Because of its poor disease prospect, locally recurrent RCC necessitates effective treatment intervention. Using the RECIST criteria to objectively assess treatment response, complete response rate can be achieved in almost all patients (91%, 10/11) except in one case that showed residual disease at 1-month follow-up. Nevertheless, repeat ablation was performed to achieve complete response. Notably, all of the patients achieved RCC-specific survival and remained free of metastases during the 2.5-year follow-up (range 0.1–7.1 years). Similarly, the 5-year disease-free survival rate is promising at 91%, which is at least equivalent, if not more favorable to the 50–100% survival rate of repeat nephrectomy [3, 4, 6, 7, 24]. Our result also showed that all three ablative modalities (RFA, CA and MWA) achieved favorable treatment response and oncological outcome despite their different mechanisms of energy deposition. Despite these encouraging outcomes, our findings must be interpreted with caution since our experience is limited with small patient cohorts. Additionally, future long-term studies are necessary to critically assess the therapeutic durability given the indolent nature of RCC.
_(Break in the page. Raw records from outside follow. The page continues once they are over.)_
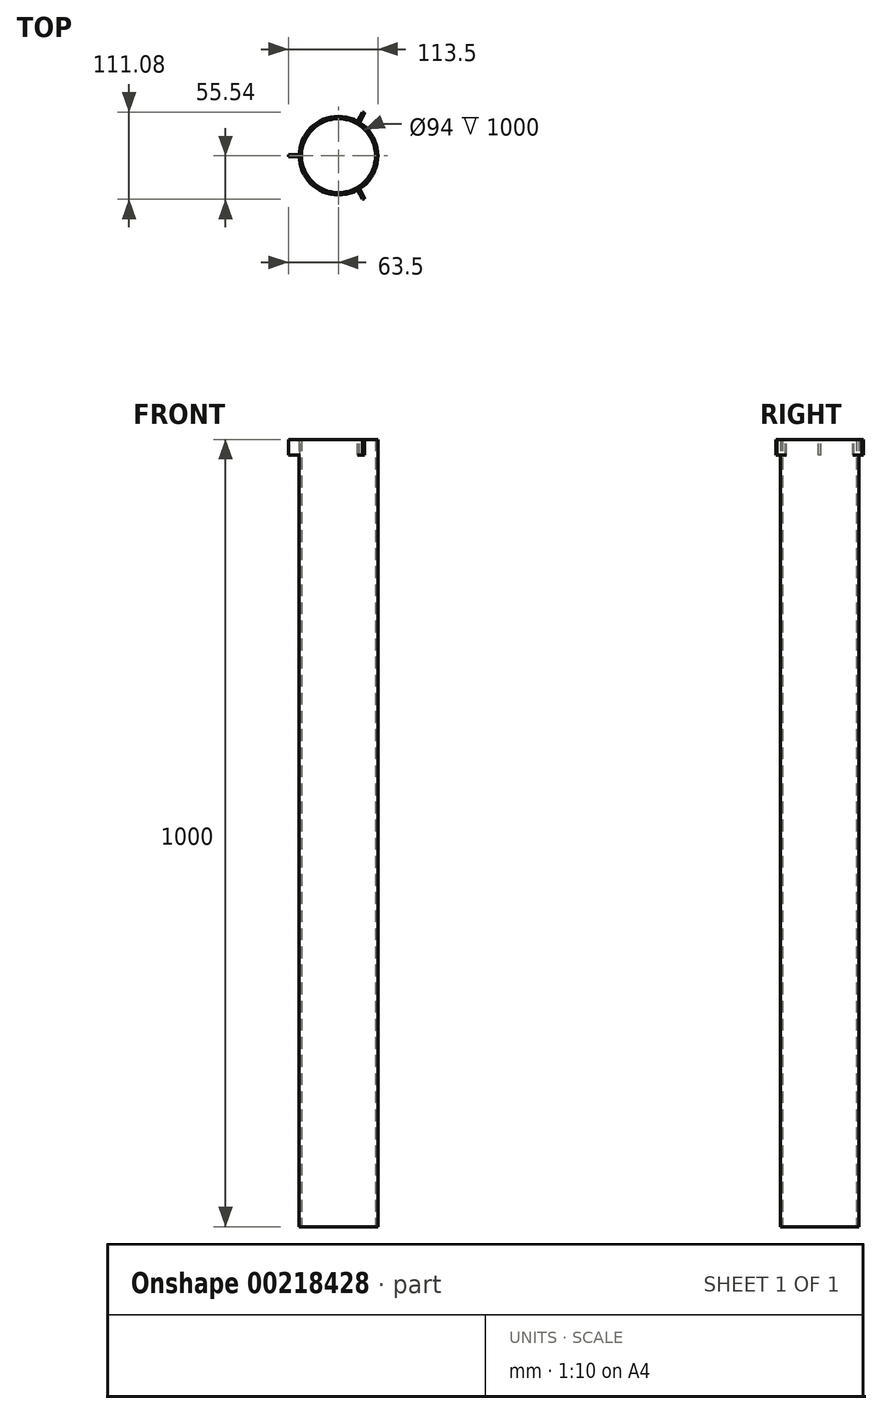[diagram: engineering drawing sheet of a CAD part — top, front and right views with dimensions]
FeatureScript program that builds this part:
annotation { "Feature Type Name" : "Feature", "Feature Type Description" : "" }
export const myFeature = defineFeature(function(context is Context, id is Id, definition is map)
    precondition{}
    {
        {
            var Q0;
            Q0=qCreatedBy(makeId("Front.planeOp"),FACE);
            var sketch = newSketch(context, id + "F0", { "sketchPlane" : qUnion([Q0])});
            skLineSegment(sketch, "E0", {"start": v(0.45, 2.22) * mm, "end": v(0.45, 1084.65) * mm});
            skSolve(sketch);
        }
        {
            var Q0;
            Q0=qCreatedBy(makeId("Top.planeOp"),FACE);
            var sketch = newSketch(context, id + "F1", { "sketchPlane" : qUnion([Q0])});
            skCircle(sketch, "E1", {"center": v(0, 0) * mm, "radius": 47 * mm});
            skCircle(sketch, "E2.0", {"center": v(0, 0) * mm, "radius": 50 * mm});
            skSolve(sketch);
        }
        {
            var Q0;
            Q0 = qSketchRegion(id + "F1", true);
            extrude(context, id + "F2", {"entities" : qUnion([Q0]), "flatOperationType" : FlatOperationType.REMOVE, "offsetDistance" : 25 * mm, "depth" : 1000 * mm, "domain" : OperationDomain.MODEL});
        }
        {
            var Q0;
            Q0=qCreatedBy(makeId("Top.planeOp"),FACE);
            cPlane(context, id + "F3", {"entities" : qUnion([Q0]), "cplaneType" : CPlaneType.OFFSET, "offset" : 1000 * mm, "width" : 150 * mm, "height" : 150 * mm});
        }
        {
            var Q0;
            Q0=qCreatedBy(id+"F3.planeOp",FACE);
            var sketch = newSketch(context, id + "F4", { "sketchPlane" : qUnion([Q0])});
            skLineSegment(sketch, "E3.bottom", {"start": v(-49, 1.5) * mm, "end": v(-64, 1.5) * mm});
            skLineSegment(sketch, "E3.top", {"start": v(-49, -1.5) * mm, "end": v(-64, -1.5) * mm});
            skLineSegment(sketch, "E3.left", {"start": v(-49, 1.5) * mm, "end": v(-49, -1.5) * mm});
            skLineSegment(sketch, "E3.right", {"start": v(-64, 1.5) * mm, "end": v(-64, -1.5) * mm});
            skPoint(sketch, "E3.middle", {"position": v(-56.5, 0) * mm});
            skSolve(sketch);
        }
        {
            var Q0;
            Q0 = qSketchRegion(id + "F4", true);
            extrude(context, id + "F5", {"entities" : qUnion([Q0]), "flatOperationType" : FlatOperationType.REMOVE, "oppositeDirection" : true, "offsetDistance" : 25 * mm, "depth" : 20 * mm, "domain" : OperationDomain.MODEL});
        }
        {
            var Q0;
            Q0=makeQuery(id+"F5.opExtrude","SWEPT_BODY",BODY,{"disambiguationData":[OSD([sQuery(id+"F4.wireOp",EDGE,"E3.bottom"),sQuery(id+"F4.wireOp",EDGE,"E3.top"),sQuery(id+"F4.wireOp",EDGE,"E3.left"),sQuery(id+"F4.wireOp",EDGE,"E3.right")])]});
            var Q1;
            Q1=sQuery(id+"F0.wireOp",EDGE,"E0");
            circularPattern(context, id + "F6", {"entities" : qUnion([Q0]), "axis" : qUnion([Q1]), "angle" : 360 * degree, "instanceCount" : 3, "equalSpace" : true});
        }
        {
            var Q0;
            Q0=qCreatedBy(id+"F3.planeOp",FACE);
            var sketch = newSketch(context, id + "F7", { "sketchPlane" : qUnion([Q0])});
            skCircle(sketch, "E4", {"center": v(0, 0) * mm, "radius": 63.5 * mm});
            skCircle(sketch, "E5.0", {"center": v(0, 0) * mm, "radius": 66.5 * mm});
            skSolve(sketch);
        }
        {
            var Q0;
            Q0=makeQuery(id+"F7.imprint","IMPRINT",FACE,{"disambiguationData":[TD([[makeQuery(id+"F7.imprint","IMPRINT",EDGE,{"derivedFrom":sQuery(id+"F7.wireOp",EDGE,"E4")}),-1.0]])]});
            extrude(context, id + "F8", {"entities" : qUnion([Q0]), "operationType" : NewBodyOperationType.REMOVE, "oppositeDirection" : true, "depth" : 20 * mm});
        }
    });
Renal function decline is undesirable consequence of surgical expiration of renal parenchyma, predisposing patient to end-stage renal disease and adverse cardiovascular outcome [26]. In this study, no significant decline in renal function was observed between patient’s baseline and one-year post-ablation follow-up. Importantly, this renal outcome remained unchanged at an intermediate follow-up time at 2.5 years. Because our patient underwent nephrectomy and thus predispose to CKD, one critical analysis is to assess disease progression following thermal ablation. There was no significant upstaging of CKD in patients with preexisting disease and minimal new onset of CKD in healthy patients. However, one patient (9%, 1/11) with solitary kidney due to prior radical nephrectomy experienced progressive disease from stage 3A to 4. Given no significant decrease in renal function post-ablation, this particular case may represent the natural expected course of renal decline from solitary kidney and may not necessarily indicative of an adverse impact of thermal ablation on renal function. Regardless, none of the patients requires either temporary or permanent dialysis because of end-stage renal disease. The result of this study confers the renal protective property of thermal ablation for recurrence disease, similar to those reported for primary RCC in patients with preexisting CKD, solitary kidney or multifocal disease requiring multiple ablations [11, 27, 28].
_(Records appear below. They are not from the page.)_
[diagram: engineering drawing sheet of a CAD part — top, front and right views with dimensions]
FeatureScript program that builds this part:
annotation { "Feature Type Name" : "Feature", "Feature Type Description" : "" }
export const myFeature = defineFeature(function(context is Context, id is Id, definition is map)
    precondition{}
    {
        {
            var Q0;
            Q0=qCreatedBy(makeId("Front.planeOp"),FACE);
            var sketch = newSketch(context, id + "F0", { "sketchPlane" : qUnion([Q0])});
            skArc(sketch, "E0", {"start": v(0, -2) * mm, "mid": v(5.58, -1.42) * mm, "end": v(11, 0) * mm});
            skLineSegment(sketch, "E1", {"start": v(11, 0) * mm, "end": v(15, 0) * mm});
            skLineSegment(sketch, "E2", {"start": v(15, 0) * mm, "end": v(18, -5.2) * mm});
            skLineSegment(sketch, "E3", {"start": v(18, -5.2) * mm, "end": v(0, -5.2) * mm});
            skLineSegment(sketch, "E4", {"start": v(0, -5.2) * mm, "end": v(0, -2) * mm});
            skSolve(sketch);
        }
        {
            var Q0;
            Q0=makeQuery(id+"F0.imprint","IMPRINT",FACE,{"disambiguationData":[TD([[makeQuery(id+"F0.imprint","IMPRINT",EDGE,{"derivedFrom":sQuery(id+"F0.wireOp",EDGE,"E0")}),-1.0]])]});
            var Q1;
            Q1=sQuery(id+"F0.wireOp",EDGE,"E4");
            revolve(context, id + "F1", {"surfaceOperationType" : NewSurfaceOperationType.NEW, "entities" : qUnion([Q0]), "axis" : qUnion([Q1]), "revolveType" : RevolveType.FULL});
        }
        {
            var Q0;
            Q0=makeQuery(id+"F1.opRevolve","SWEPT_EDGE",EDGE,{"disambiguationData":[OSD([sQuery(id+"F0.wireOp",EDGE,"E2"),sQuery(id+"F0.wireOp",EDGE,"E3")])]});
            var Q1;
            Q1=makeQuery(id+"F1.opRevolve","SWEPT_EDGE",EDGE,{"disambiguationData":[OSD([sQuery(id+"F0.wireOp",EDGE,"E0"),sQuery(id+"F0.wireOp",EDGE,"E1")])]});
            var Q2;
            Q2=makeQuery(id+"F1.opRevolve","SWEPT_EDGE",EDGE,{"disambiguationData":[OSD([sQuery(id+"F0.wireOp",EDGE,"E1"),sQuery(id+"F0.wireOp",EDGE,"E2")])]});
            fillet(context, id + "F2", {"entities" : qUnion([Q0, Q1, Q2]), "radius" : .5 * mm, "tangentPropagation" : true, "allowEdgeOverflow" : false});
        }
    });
Our study has several limitations. Firstly, the retrospective design and small patient cohort inherently limit the strength of our results. Given the rarity of cases limited to loco-regional recurrence after nephrectomy, a multicenter collaboration would be necessary to conduct prospective clinical trials or retrospective database queries to more clearly define the roles of salvage thermal ablation in sizable patient cohorts. Secondly, direct comparison between thermal ablation and other treatment modalities such as surgery, active surveillance and systemic therapies was not made in the present study; therefore, we cannot draw definite conclusions to recommend the use of salvage thermal ablation. However, our experience yielded encouraging results that may stimulate prospective clinical trials, can rigorously evaluate treatment outcomes and identify patient populations that respond better to certain therapies, ultimately establishing a rational treatment protocols for locally recurrent RCC.

Conclusion

Image-guided percutaneous thermal ablation is a safe and effective salvage treatment option for recurrent renal masses following nephrectomy. Prospective trials should be prioritized to provide quality evidence to establish the clinical outcomes of salvage thermal ablation in comparison with existing treatment regimens for locally recurrent RCCs following nephrectomy.